··· MATERIAL PROVIDED

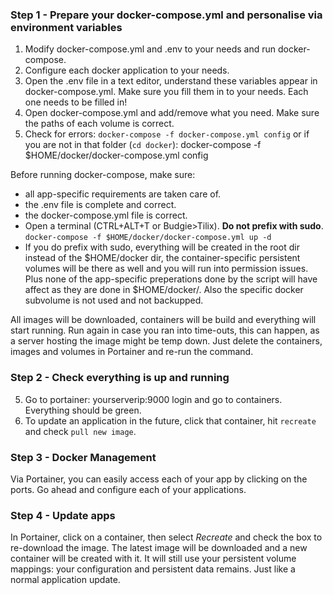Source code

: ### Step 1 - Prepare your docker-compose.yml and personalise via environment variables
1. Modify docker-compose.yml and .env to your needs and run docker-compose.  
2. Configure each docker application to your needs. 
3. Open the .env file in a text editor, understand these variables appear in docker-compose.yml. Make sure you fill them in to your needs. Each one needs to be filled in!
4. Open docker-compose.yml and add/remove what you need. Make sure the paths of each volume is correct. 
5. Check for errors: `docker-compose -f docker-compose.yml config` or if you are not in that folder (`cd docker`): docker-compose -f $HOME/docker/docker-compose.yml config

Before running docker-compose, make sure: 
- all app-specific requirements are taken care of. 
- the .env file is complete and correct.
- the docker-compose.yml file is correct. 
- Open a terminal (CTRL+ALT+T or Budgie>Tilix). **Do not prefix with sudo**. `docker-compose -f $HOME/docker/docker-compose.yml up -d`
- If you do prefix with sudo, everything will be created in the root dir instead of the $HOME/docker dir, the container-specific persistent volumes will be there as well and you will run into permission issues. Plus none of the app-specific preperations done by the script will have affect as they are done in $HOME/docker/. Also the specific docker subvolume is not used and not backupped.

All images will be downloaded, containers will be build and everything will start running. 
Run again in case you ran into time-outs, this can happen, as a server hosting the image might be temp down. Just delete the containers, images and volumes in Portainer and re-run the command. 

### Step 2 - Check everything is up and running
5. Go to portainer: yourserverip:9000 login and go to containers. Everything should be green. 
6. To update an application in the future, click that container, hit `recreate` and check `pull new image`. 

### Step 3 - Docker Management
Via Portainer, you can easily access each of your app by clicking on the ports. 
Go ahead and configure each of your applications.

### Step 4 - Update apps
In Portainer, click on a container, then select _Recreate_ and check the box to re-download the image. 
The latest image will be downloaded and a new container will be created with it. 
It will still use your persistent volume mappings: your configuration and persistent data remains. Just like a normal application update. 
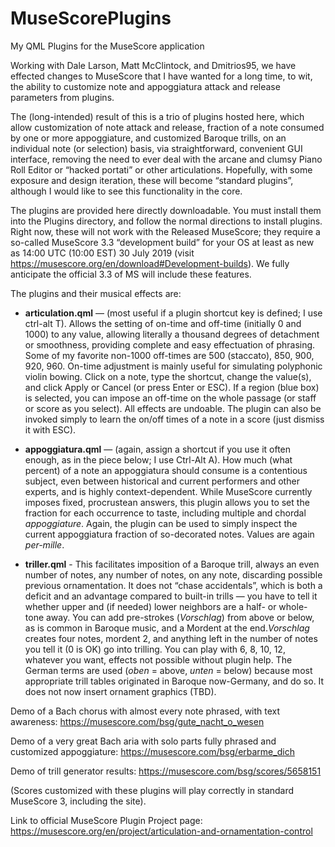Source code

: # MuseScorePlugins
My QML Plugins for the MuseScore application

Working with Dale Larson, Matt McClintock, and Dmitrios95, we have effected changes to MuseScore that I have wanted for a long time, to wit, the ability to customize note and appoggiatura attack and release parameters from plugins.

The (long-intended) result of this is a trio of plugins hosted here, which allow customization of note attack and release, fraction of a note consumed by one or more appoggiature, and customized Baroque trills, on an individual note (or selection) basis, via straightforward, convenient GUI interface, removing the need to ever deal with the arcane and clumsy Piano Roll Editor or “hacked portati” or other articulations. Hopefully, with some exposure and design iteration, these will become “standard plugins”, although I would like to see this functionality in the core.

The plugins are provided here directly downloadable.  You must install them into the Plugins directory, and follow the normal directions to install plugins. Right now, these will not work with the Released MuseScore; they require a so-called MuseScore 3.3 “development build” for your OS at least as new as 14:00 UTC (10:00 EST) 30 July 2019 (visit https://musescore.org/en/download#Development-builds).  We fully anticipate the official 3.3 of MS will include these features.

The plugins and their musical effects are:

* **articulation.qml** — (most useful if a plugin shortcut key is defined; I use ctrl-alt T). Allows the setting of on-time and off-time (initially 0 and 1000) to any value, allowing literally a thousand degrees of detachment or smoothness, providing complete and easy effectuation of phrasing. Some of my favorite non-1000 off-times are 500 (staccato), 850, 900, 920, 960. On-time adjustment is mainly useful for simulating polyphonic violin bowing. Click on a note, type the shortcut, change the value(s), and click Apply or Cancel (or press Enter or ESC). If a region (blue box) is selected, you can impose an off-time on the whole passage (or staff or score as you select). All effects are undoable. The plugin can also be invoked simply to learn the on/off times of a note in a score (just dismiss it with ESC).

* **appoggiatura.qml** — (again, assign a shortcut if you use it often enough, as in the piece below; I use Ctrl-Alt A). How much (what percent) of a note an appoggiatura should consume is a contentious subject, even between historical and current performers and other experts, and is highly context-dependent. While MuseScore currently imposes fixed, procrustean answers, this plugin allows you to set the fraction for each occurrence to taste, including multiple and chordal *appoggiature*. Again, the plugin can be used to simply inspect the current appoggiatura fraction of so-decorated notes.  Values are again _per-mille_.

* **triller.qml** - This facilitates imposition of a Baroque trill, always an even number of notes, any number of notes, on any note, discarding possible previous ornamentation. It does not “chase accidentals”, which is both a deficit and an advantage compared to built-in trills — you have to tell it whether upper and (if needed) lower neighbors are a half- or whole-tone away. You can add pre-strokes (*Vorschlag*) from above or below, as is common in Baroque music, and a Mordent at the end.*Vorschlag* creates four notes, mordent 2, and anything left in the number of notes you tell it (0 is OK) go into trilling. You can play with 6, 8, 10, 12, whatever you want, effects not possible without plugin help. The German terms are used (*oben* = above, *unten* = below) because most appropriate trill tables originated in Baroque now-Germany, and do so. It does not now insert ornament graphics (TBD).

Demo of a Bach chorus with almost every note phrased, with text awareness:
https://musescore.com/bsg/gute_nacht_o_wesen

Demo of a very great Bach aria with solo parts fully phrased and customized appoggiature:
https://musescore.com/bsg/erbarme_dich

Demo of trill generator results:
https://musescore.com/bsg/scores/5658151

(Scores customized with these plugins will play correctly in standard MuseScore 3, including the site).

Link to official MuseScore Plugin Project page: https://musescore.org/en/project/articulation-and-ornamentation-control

······
··· MATERIAL PROVIDED

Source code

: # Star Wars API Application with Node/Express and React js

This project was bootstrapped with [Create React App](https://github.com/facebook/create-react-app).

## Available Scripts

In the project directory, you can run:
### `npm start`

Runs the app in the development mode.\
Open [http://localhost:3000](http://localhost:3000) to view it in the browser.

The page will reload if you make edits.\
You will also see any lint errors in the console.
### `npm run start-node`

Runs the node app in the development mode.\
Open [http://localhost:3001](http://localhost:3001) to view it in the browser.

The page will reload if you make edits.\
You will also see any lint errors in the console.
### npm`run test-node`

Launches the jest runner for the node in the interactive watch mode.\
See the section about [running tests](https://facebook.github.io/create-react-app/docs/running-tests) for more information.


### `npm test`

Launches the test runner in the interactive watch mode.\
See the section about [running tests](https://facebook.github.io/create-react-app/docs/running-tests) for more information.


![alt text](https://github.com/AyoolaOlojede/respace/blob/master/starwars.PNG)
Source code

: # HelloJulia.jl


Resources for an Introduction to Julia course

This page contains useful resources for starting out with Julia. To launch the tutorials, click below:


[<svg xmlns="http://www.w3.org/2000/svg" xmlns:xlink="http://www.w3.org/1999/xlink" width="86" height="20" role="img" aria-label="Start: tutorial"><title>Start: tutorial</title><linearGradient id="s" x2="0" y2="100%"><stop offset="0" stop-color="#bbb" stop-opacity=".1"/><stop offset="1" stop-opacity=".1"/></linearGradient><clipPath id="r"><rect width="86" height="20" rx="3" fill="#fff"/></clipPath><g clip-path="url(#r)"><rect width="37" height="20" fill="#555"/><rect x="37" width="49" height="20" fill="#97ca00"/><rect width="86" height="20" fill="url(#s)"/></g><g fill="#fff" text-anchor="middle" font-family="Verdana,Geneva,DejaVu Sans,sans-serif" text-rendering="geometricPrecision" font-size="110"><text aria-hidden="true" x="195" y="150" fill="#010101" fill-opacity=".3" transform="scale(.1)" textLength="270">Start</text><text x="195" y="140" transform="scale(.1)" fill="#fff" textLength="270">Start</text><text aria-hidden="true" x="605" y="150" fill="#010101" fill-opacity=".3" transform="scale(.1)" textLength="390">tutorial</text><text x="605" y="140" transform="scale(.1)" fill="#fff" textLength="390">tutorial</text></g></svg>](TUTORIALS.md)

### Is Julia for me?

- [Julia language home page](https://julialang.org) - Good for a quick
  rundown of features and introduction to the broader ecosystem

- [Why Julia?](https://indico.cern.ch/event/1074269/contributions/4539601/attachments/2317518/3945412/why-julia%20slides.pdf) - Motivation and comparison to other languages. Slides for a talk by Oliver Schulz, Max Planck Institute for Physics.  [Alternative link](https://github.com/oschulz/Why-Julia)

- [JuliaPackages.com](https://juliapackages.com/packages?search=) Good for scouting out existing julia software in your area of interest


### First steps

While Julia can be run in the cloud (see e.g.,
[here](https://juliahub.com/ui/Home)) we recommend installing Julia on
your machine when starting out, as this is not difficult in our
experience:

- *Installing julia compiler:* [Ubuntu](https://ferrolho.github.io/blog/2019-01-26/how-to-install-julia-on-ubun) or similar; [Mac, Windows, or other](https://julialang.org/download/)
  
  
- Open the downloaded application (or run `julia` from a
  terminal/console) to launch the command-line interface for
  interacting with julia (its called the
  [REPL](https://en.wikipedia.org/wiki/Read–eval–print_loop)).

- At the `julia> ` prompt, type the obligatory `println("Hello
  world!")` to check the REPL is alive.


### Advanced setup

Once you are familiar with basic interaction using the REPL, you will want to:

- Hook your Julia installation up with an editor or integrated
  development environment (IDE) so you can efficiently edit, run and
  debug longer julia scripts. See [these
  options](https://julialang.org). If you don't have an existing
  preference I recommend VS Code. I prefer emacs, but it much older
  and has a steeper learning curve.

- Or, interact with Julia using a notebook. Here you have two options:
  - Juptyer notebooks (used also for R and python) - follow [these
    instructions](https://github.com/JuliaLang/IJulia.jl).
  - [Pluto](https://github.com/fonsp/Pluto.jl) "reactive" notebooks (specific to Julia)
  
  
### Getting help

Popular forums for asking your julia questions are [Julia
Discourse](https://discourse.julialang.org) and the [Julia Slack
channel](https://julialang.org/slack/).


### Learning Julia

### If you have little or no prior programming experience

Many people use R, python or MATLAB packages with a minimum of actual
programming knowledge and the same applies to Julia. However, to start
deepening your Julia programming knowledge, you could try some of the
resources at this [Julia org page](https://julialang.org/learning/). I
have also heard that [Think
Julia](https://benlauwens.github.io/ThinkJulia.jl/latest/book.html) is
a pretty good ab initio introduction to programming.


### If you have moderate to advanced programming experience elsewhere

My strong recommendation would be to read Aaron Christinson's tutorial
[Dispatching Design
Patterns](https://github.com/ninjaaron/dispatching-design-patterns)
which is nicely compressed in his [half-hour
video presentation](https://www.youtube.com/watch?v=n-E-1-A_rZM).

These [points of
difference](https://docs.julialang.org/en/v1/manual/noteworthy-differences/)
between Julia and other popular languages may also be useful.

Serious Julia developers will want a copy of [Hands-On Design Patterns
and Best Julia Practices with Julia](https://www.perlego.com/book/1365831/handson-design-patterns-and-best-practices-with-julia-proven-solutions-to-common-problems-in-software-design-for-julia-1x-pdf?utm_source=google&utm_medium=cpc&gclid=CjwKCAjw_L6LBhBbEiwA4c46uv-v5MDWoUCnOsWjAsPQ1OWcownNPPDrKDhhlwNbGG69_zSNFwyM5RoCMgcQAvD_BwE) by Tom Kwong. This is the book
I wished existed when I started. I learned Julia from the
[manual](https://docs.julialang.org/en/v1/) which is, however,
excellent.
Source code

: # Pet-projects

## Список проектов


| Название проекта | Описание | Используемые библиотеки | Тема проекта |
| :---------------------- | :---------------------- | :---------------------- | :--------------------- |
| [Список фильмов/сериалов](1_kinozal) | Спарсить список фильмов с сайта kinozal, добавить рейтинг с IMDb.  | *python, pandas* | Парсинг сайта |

······
··· MATERIAL PROVIDED

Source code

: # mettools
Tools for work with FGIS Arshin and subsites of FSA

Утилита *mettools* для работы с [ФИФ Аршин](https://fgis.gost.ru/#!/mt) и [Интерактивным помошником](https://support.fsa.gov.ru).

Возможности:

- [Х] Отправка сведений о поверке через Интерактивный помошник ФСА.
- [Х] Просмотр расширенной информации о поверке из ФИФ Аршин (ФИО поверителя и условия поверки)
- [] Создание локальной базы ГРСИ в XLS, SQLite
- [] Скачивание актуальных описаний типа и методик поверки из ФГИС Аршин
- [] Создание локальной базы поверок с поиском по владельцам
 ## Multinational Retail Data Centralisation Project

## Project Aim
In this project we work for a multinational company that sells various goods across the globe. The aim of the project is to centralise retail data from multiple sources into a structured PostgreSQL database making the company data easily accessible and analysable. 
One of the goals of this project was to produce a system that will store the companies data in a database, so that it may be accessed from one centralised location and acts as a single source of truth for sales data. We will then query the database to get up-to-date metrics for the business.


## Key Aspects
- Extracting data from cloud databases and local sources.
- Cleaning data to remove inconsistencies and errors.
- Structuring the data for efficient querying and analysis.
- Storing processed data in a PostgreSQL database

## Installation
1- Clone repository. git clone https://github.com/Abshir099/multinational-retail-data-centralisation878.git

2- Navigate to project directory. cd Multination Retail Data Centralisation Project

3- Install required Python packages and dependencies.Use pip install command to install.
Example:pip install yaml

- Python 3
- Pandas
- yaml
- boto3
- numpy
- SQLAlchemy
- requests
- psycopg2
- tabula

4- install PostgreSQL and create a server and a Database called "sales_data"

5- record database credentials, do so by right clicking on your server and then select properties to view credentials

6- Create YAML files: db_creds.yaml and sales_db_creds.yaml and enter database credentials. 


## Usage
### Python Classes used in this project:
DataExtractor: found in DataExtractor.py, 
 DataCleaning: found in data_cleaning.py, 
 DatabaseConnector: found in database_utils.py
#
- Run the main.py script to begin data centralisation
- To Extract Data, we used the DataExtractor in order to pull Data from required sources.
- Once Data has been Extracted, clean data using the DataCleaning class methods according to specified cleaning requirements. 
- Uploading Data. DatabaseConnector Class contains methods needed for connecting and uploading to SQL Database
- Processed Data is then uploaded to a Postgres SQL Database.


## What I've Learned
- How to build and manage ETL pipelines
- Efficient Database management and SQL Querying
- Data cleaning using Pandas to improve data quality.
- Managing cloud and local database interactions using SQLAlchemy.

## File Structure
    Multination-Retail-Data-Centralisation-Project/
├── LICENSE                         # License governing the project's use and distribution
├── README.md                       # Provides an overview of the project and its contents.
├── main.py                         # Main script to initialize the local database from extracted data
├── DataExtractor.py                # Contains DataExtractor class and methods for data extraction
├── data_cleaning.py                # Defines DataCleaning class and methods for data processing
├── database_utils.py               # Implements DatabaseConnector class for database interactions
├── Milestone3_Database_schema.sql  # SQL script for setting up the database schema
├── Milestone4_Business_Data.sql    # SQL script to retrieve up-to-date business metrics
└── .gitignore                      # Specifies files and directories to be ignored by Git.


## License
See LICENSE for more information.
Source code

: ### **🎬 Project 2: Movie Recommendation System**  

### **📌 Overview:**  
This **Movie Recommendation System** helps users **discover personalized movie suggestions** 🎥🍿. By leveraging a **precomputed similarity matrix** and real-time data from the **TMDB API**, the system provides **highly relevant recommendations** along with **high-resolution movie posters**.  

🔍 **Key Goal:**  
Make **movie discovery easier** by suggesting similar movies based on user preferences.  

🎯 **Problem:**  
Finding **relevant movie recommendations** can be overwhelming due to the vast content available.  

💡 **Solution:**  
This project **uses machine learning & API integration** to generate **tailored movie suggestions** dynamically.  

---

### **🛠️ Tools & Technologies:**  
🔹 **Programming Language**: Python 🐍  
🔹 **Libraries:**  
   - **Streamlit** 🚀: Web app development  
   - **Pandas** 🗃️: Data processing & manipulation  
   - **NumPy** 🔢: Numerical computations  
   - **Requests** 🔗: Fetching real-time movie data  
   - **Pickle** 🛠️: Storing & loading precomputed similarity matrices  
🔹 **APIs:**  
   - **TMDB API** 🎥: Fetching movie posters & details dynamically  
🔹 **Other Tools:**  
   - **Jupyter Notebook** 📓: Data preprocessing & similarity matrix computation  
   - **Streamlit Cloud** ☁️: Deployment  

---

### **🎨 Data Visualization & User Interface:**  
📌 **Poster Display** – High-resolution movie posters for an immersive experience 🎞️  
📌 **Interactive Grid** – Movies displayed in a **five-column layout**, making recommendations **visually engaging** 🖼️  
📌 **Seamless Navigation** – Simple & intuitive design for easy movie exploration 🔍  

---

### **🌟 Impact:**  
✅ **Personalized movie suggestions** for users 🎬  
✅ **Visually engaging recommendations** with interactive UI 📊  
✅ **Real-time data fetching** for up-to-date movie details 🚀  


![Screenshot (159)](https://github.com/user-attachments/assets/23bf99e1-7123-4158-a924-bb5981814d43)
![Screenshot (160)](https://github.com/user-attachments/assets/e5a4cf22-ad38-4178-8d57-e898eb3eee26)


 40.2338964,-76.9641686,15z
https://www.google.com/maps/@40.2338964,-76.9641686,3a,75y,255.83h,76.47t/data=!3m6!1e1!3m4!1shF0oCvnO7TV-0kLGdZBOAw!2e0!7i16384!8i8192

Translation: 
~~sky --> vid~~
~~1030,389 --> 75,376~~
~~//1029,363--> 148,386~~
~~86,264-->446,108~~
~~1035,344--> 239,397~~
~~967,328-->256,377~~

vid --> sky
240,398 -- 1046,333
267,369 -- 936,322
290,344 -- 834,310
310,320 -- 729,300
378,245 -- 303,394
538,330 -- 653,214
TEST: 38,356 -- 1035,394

······

WHAT TO WORK ON ▸ Reproduce the material word for word, starting at the line that contains "(Scores customized with" and stopping after the line that contains "Link to official".

REPLY ▸
(Scores customized with these plugins will play correctly in standard MuseScore 3, including the site).

Link to official MuseScore Plugin Project page: https://musescore.org/en/project/articulation-and-ornamentation-control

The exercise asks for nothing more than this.